Data block:
******
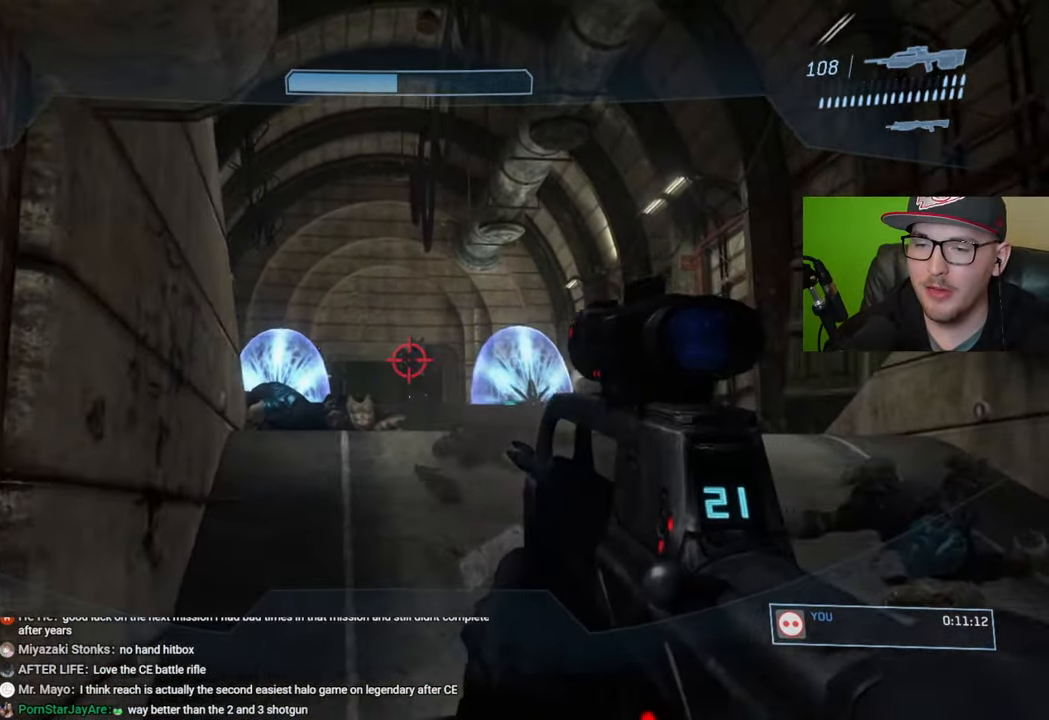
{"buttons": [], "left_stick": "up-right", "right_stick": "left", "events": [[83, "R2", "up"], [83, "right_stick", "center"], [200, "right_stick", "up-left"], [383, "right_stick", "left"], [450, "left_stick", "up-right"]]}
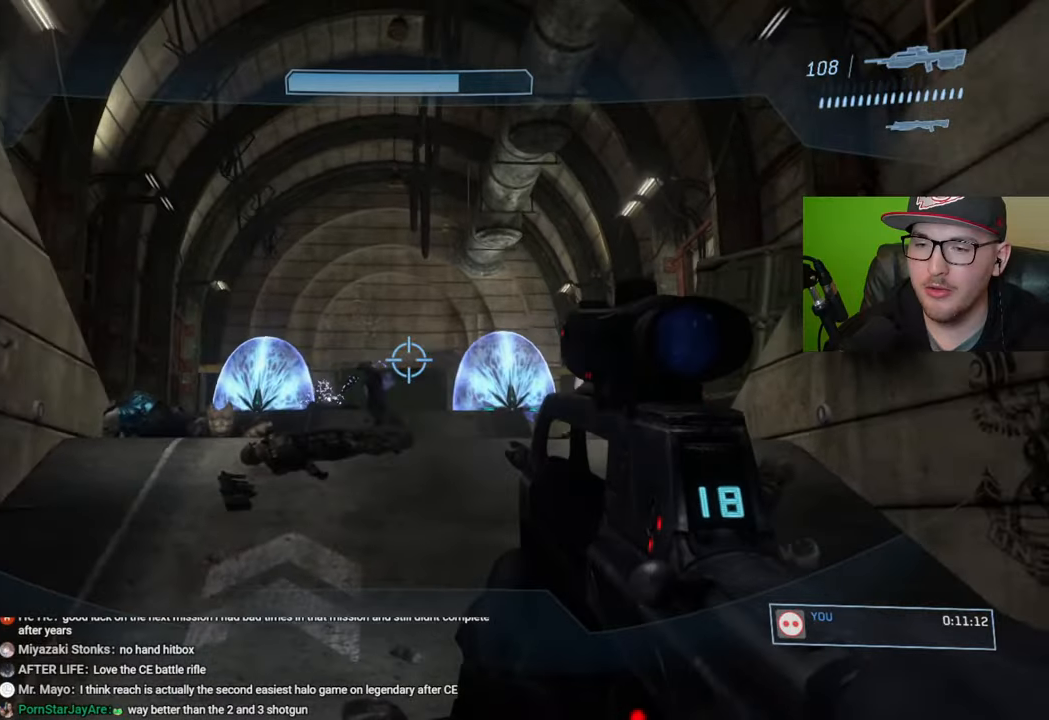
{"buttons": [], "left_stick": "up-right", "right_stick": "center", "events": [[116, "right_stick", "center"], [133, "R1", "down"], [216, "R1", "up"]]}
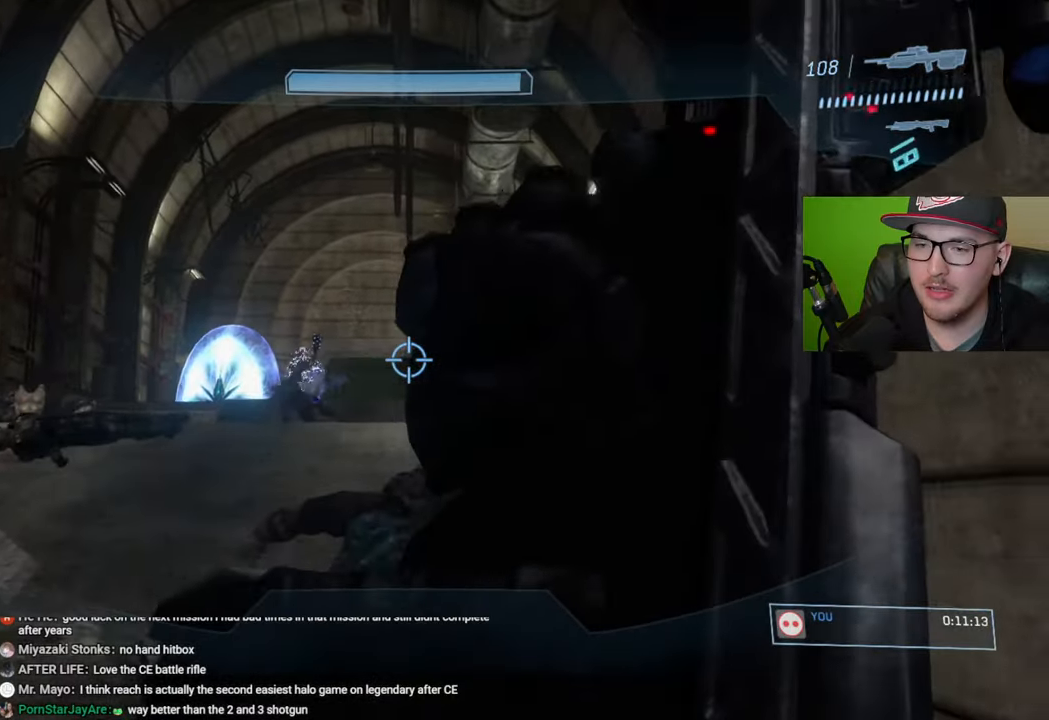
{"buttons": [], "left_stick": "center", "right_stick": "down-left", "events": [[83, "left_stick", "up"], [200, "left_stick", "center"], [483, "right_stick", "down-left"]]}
******
Exercise description: Exact transcription of the full listing above is required; images do not belong in it.

Answer to this problem:
{"buttons": [], "left_stick": "up-right", "right_stick": "left", "events": [[83, "R2", "up"], [83, "right_stick", "center"], [200, "right_stick", "up-left"], [383, "right_stick", "left"], [450, "left_stick", "up-right"]]}
{"buttons": [], "left_stick": "up-right", "right_stick": "center", "events": [[116, "right_stick", "center"], [133, "R1", "down"], [216, "R1", "up"]]}
{"buttons": [], "left_stick": "center", "right_stick": "down-left", "events": [[83, "left_stick", "up"], [200, "left_stick", "center"], [483, "right_stick", "down-left"]]}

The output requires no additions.